Unfortunately, he joins over a dozen white scholars who have been given the opportunity to theorize on why Black Americans followed Jones. He provides not only his own observations as a sociologist, but a historical survey of the peoples temple movement and the massacre. Again, this opportunity was not afforded to a Black sociologist (there are no long form historical surveys of people’s temple written by black authors, historians or sociologist, despite the movement being 70% Black and the majority of the victims being Black ) so surveys like this tend to wear thin after a while.
I think he’s nonjudgmental and balanced and is a good writer. Just take the caveats into consideration.

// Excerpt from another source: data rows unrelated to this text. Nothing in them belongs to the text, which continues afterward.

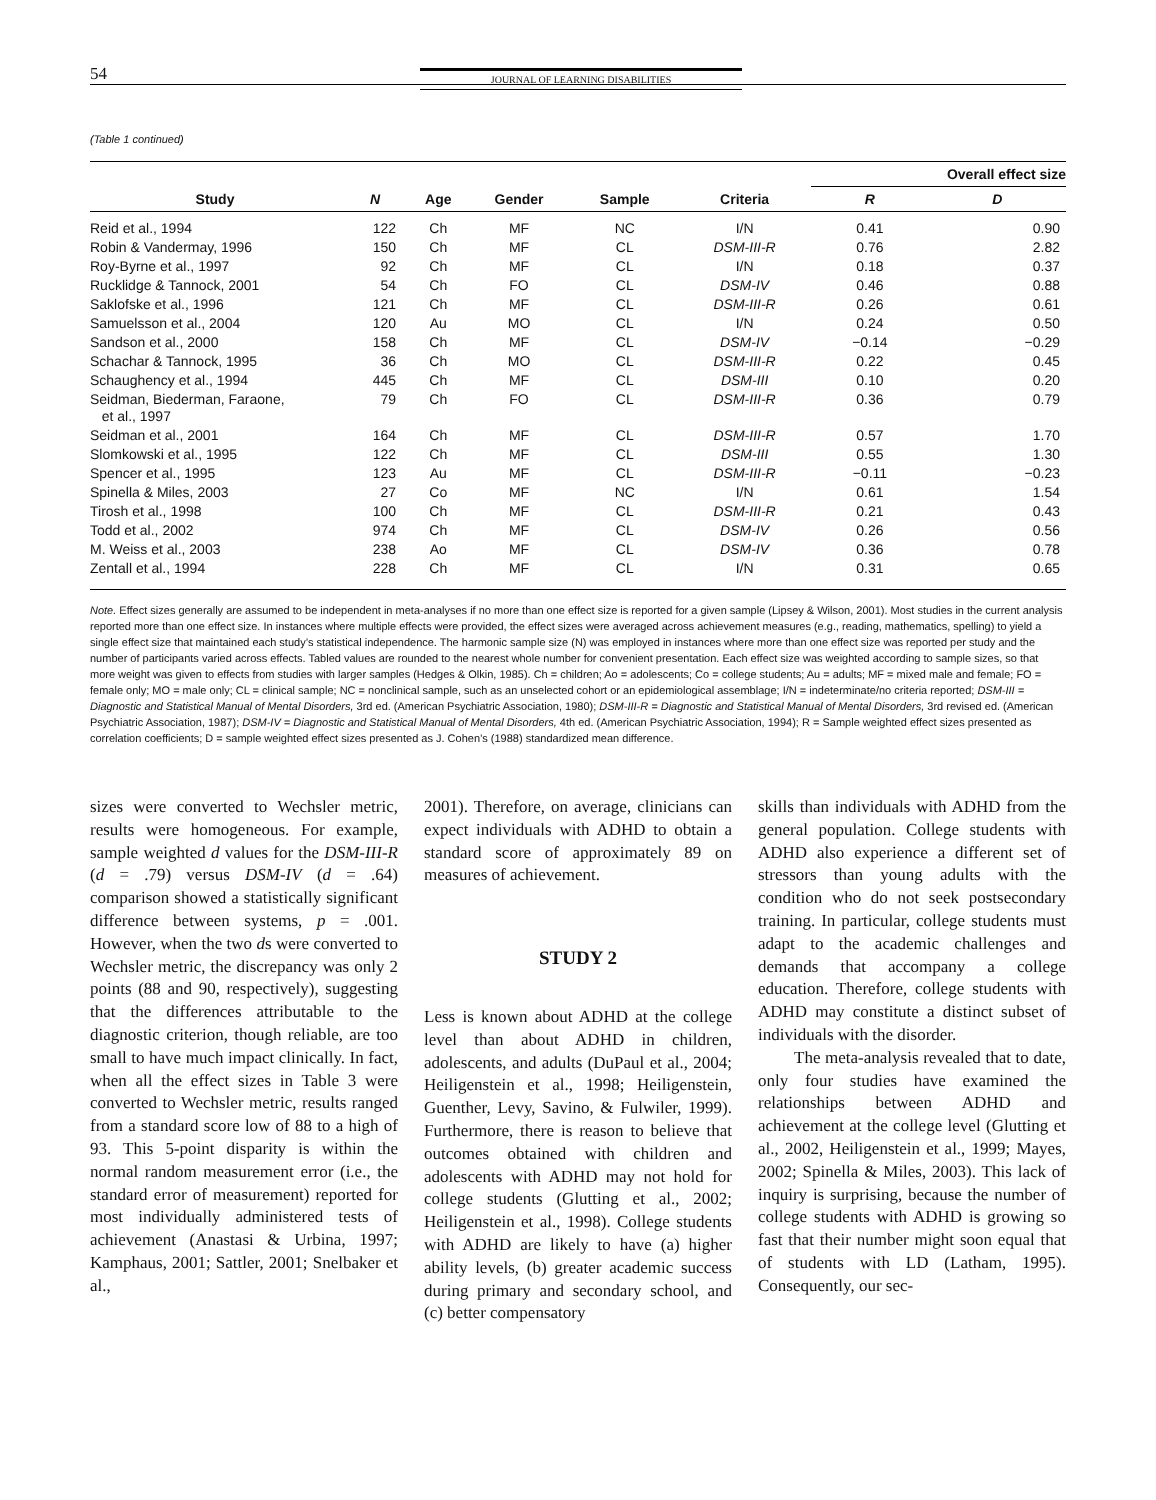54 JOURNAL OF LEARNING DISABILITIES
(Table 1 continued)
| | | | | | | Overall effect size | |
| --- | --- | --- | --- | --- | --- | --- | --- |
| Study | N | Age | Gender | Sample | Criteria | R | D |
| Reid et al., 1994 | 122 | Ch | MF | NC | I/N | 0.41 | 0.90 |
| Robin & Vandermay, 1996 | 150 | Ch | MF | CL | DSM-III-R | 0.76 | 2.82 |
| Roy-Byrne et al., 1997 | 92 | Ch | MF | CL | I/N | 0.18 | 0.37 |
| Rucklidge & Tannock, 2001 | 54 | Ch | FO | CL | DSM-IV | 0.46 | 0.88 |
| Saklofske et al., 1996 | 121 | Ch | MF | CL | DSM-III-R | 0.26 | 0.61 |
| Samuelsson et al., 2004 | 120 | Au | MO | CL | I/N | 0.24 | 0.50 |
| Sandson et al., 2000 | 158 | Ch | MF | CL | DSM-IV | −0.14 | −0.29 |
| Schachar & Tannock, 1995 | 36 | Ch | MO | CL | DSM-III-R | 0.22 | 0.45 |
| Schaughency et al., 1994 | 445 | Ch | MF | CL | DSM-III | 0.10 | 0.20 |
| Seidman, Biederman, Faraone, et al., 1997 | 79 | Ch | FO | CL | DSM-III-R | 0.36 | 0.79 |
| Seidman et al., 2001 | 164 | Ch | MF | CL | DSM-III-R | 0.57 | 1.70 |
| Slomkowski et al., 1995 | 122 | Ch | MF | CL | DSM-III | 0.55 | 1.30 |
| Spencer et al., 1995 | 123 | Au | MF | CL | DSM-III-R | −0.11 | −0.23 |
| Spinella & Miles, 2003 | 27 | Co | MF | NC | I/N | 0.61 | 1.54 |
| Tirosh et al., 1998 | 100 | Ch | MF | CL | DSM-III-R | 0.21 | 0.43 |
| Todd et al., 2002 | 974 | Ch | MF | CL | DSM-IV | 0.26 | 0.56 |
| M. Weiss et al., 2003 | 238 | Ao | MF | CL | DSM-IV | 0.36 | 0.78 |
| Zentall et al., 1994 | 228 | Ch | MF | CL | I/N | 0.31 | 0.65 |
Note. Effect sizes generally are assumed to be independent in meta-analyses if no more than one effect size is reported for a given sample (Lipsey & Wilson, 2001). Most studies in the current analysis reported more than one effect size. In instances where multiple effects were provided, the effect sizes were averaged across achievement measures (e.g., reading, mathematics, spelling) to yield a single effect size that maintained each study’s statistical independence. The harmonic sample size (N) was employed in instances where more than one effect size was reported per study and the number of participants varied across effects. Tabled values are rounded to the nearest whole number for convenient presentation. Each effect size was weighted according to sample sizes, so that more weight was given to effects from studies with larger samples (Hedges & Olkin, 1985). Ch = children; Ao = adolescents; Co = college students; Au = adults; MF = mixed male and female; FO = female only; MO = male only; CL = clinical sample; NC = nonclinical sample, such as an unselected cohort or an epidemiological assemblage; I/N = indeterminate/no criteria reported; DSM-III = Diagnostic and Statistical Manual of Mental Disorders, 3rd ed. (American Psychiatric Association, 1980); DSM-III-R = Diagnostic and Statistical Manual of Mental Disorders, 3rd revised ed. (American Psychiatric Association, 1987); DSM-IV = Diagnostic and Statistical Manual of Mental Disorders, 4th ed. (American Psychiatric Association, 1994); R = Sample weighted effect sizes presented as correlation coefficients; D = sample weighted effect sizes presented as J. Cohen’s (1988) standardized mean difference.
sizes were converted to Wechsler metric, results were homogeneous. For example, sample weighted d values for the DSM-III-R (d = .79) versus DSM-IV (d = .64) comparison showed a statistically significant difference between systems, p = .001. However, when the two ds were converted to Wechsler metric, the discrepancy was only 2 points (88 and 90, respectively), suggesting that the differences attributable to the diagnostic criterion, though reliable, are too small to have much impact clinically. In fact, when all the effect sizes in Table 3 were converted to Wechsler metric, results ranged from a standard score low of 88 to a high of 93. This 5-point disparity is within the normal random measurement error (i.e., the standard error of measurement) reported for most individually administered tests of achievement (Anastasi & Urbina, 1997; Kamphaus, 2001; Sattler, 2001; Snelbaker et al.,
2001). Therefore, on average, clinicians can expect individuals with ADHD to obtain a standard score of approximately 89 on measures of achievement.
STUDY 2
Less is known about ADHD at the college level than about ADHD in children, adolescents, and adults (DuPaul et al., 2004; Heiligenstein et al., 1998; Heiligenstein, Guenther, Levy, Savino, & Fulwiler, 1999). Furthermore, there is reason to believe that outcomes obtained with children and adolescents with ADHD may not hold for college students (Glutting et al., 2002; Heiligenstein et al., 1998). College students with ADHD are likely to have (a) higher ability levels, (b) greater academic success during primary and secondary school, and (c) better compensatory
skills than individuals with ADHD from the general population. College students with ADHD also experience a different set of stressors than young adults with the condition who do not seek postsecondary training. In particular, college students must adapt to the academic challenges and demands that accompany a college education. Therefore, college students with ADHD may constitute a distinct subset of individuals with the disorder.
The meta-analysis revealed that to date, only four studies have examined the relationships between ADHD and achievement at the college level (Glutting et al., 2002, Heiligenstein et al., 1999; Mayes, 2002; Spinella & Miles, 2003). This lack of inquiry is surprising, because the number of college students with ADHD is growing so fast that their number might soon equal that of students with LD (Latham, 1995). Consequently, our sec-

John R. Hall has taken a different angle than many of the books that flooded the market following the Peoples Temple tragedy. Hall argues that Jim Jones and Peoples Temple are both products of the cultural norms of the day. He likens them to other left-leaning organizations, conventional churches, Father Divine and black Pentecostal churches. He looks at factors that contributed to the rise of Peoples Temple as a social movement and a religious organization in the U.S. Hall views Jones as more than just a megalomaniacal charlatan who preyed on the elderly and poor. Somewhere something just went terribly wrong. Hall offers a convincing argument. Peoples Temple did not start out as a cult; at one time it offered its members many needed social services. This book is a very good analysis of Peoples Temple in the context of the culture that surrounded it. Hall questions the motives and tactics of many of those who opposed the People’s Temple. Hall’s book stands out from other books written about this event in the way that he looks at how this tragedy affected American society. He also believes that there are many lessons to be learned from this tragedy. This second edition has a new introduction by the author. This introduction was previously published in the January/February 2004 edition of Society. An extensive bibliography, citations and an index also compliment this book.
A really work that places Peoples Temple within the larger cultural forces that surrounded and created it. Also asks the disturbing question: to what extent did Peoples Temple and the Jonestown event reflect America?